## Instructions to follow
Word for word, restate the entries below, but exclude the images.

## Data for the task

* * *

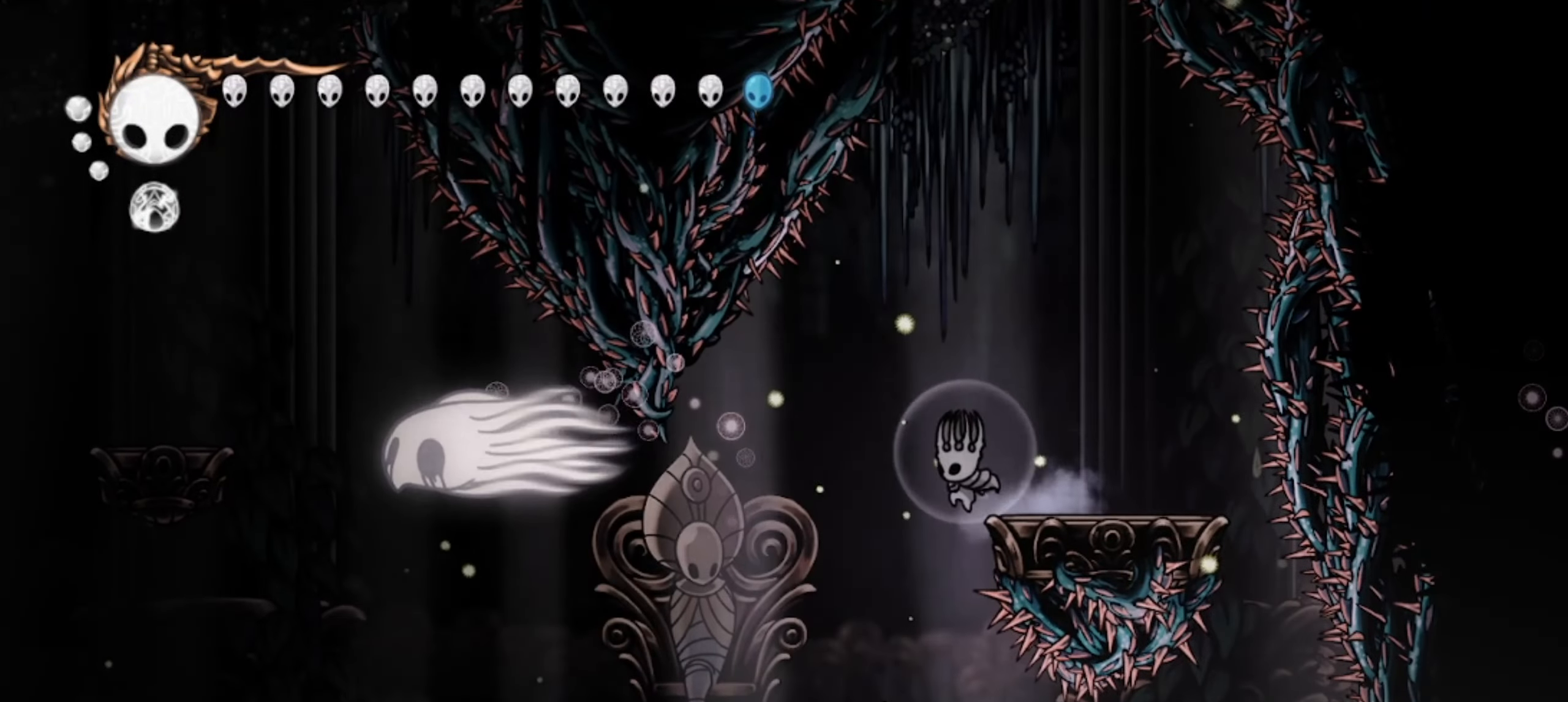
{"keys": ["down", "right"], "events": [[217, "right", "down"], [267, "left", "up"], [317, "down", "down"]]}
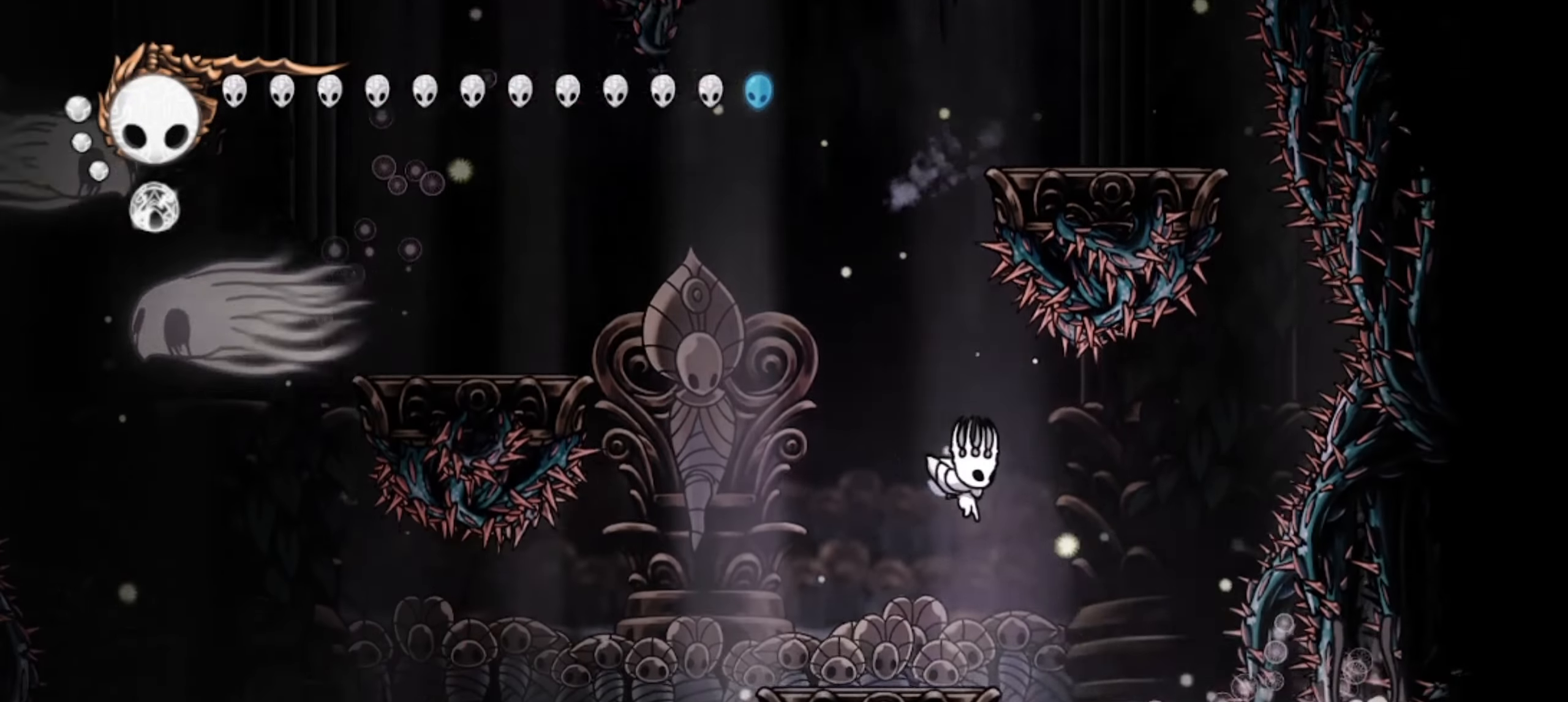
{"keys": ["down", "z"], "events": [[150, "x", "down"], [234, "x", "up"], [384, "right", "up"], [384, "z", "down"]]}
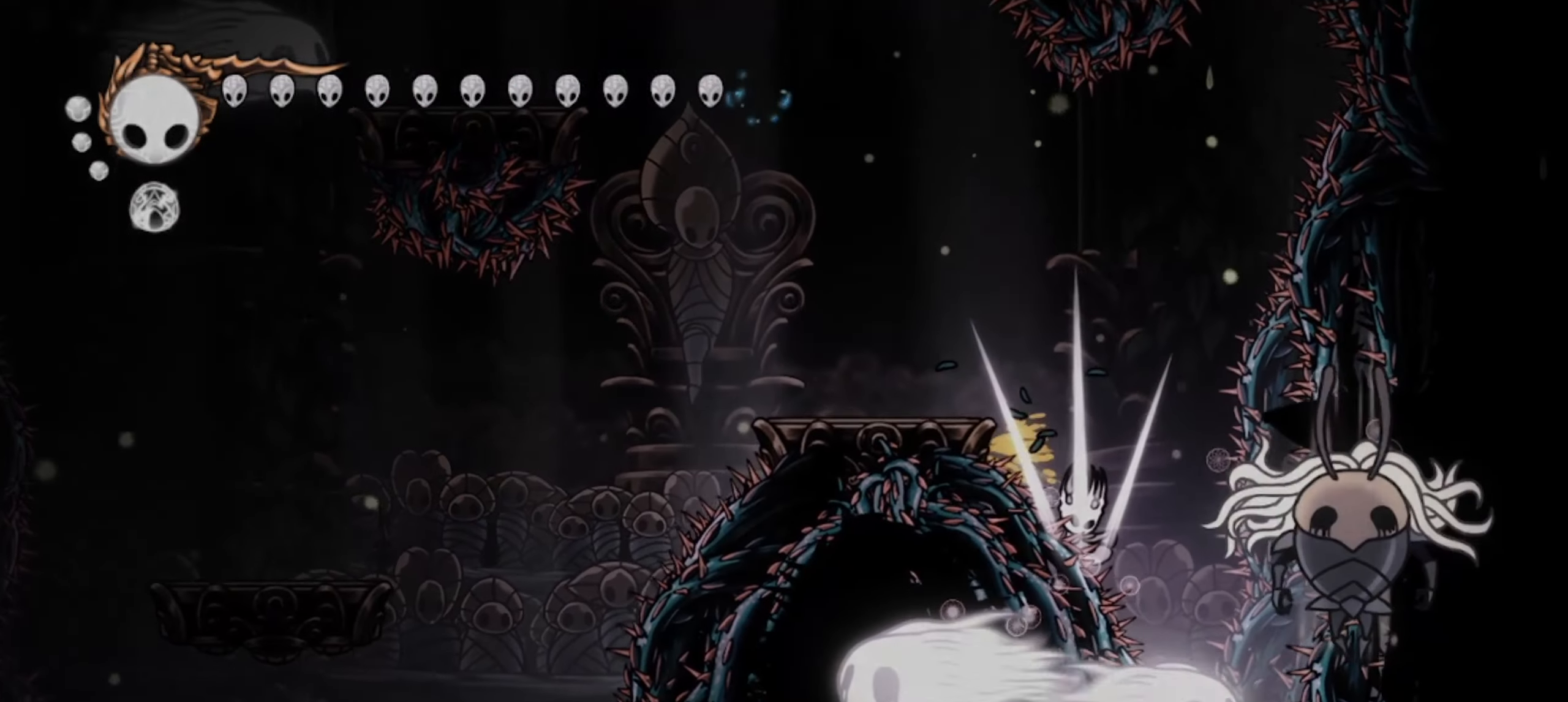
{"keys": [], "events": [[17, "right", "down"], [117, "down", "up"], [117, "right", "up"], [117, "z", "up"]]}
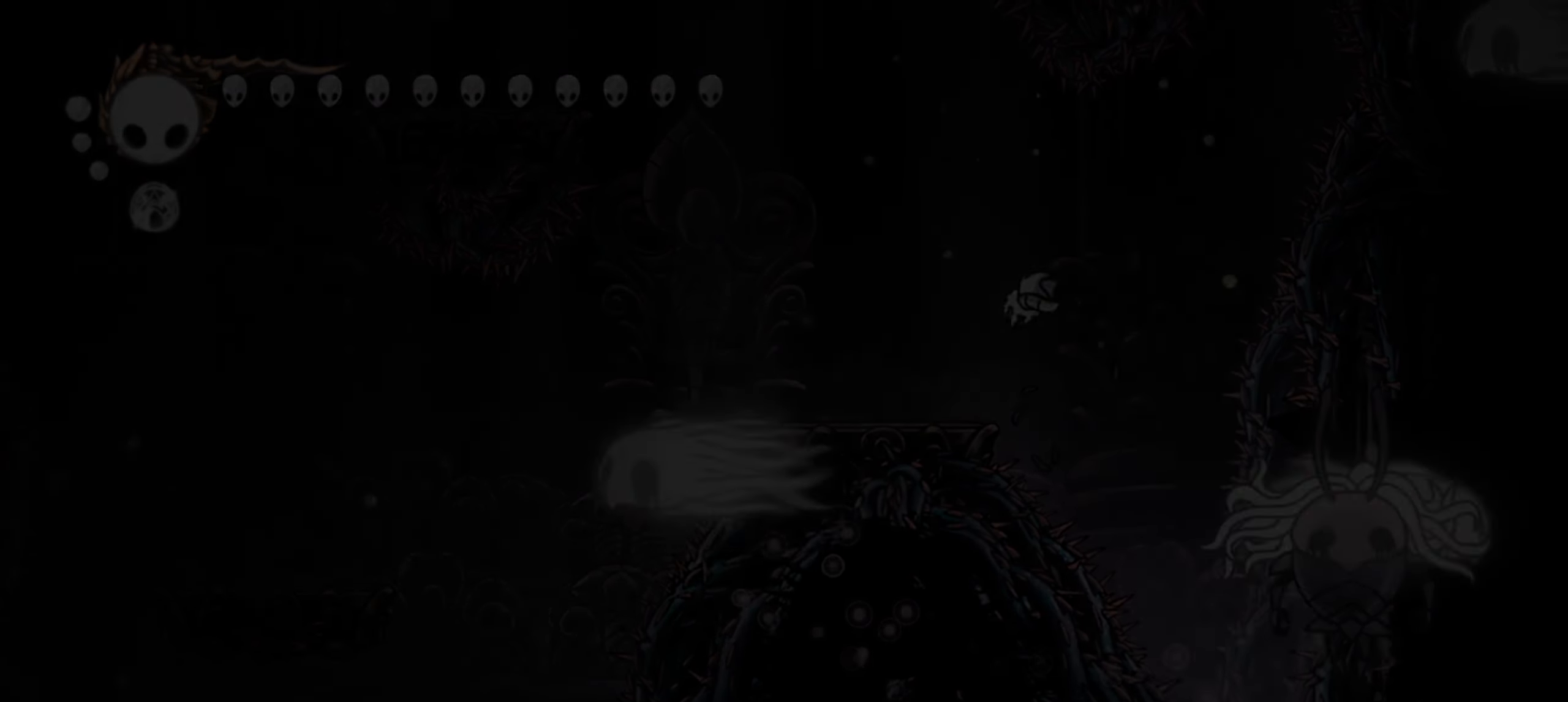
{"keys": [], "events": []}
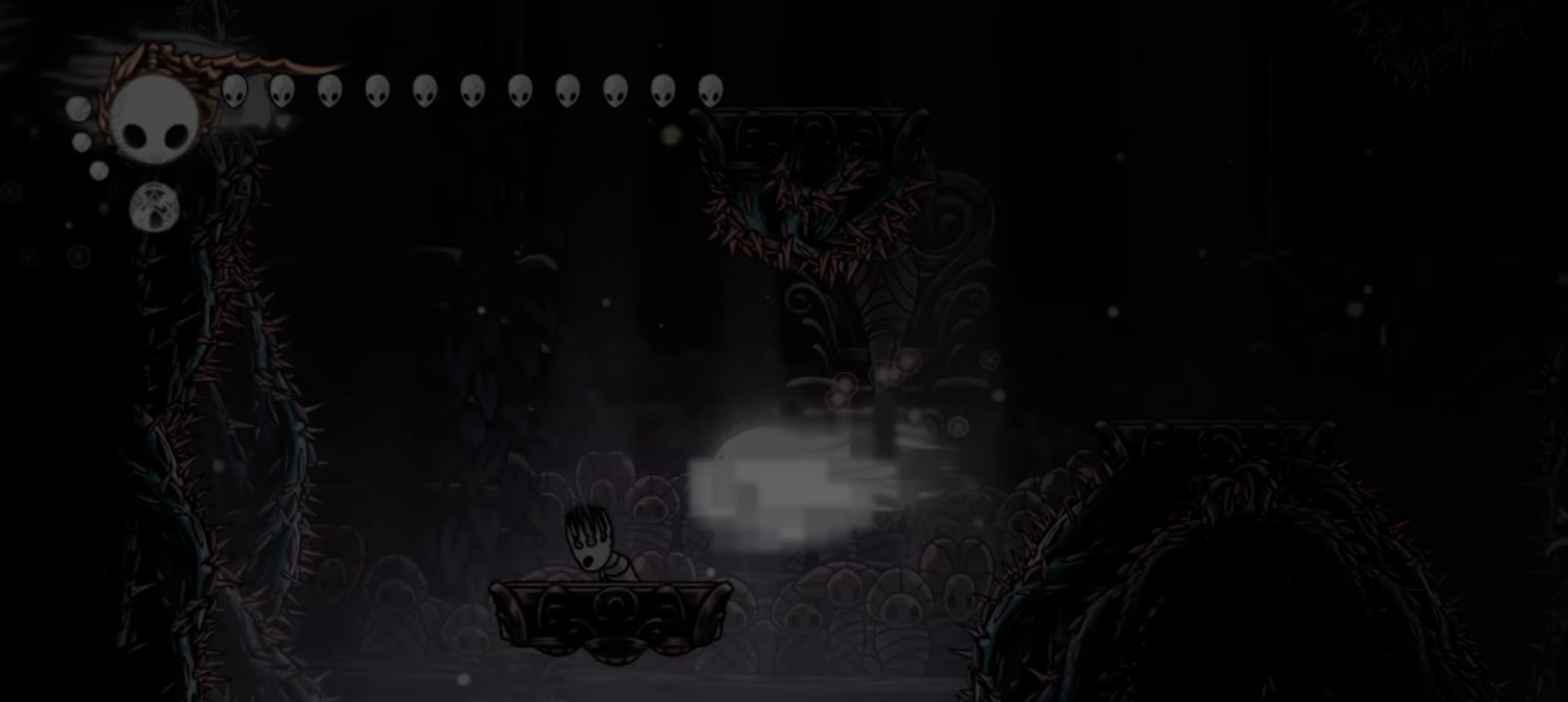
{"keys": [], "events": []}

* * *

## Answer space
{"keys": ["down", "right"], "events": [[217, "right", "down"], [267, "left", "up"], [317, "down", "down"]]}
{"keys": ["down", "z"], "events": [[150, "x", "down"], [234, "x", "up"], [384, "right", "up"], [384, "z", "down"]]}
{"keys": [], "events": [[17, "right", "down"], [117, "down", "up"], [117, "right", "up"], [117, "z", "up"]]}
{"keys": [], "events": []}
{"keys": [], "events": []}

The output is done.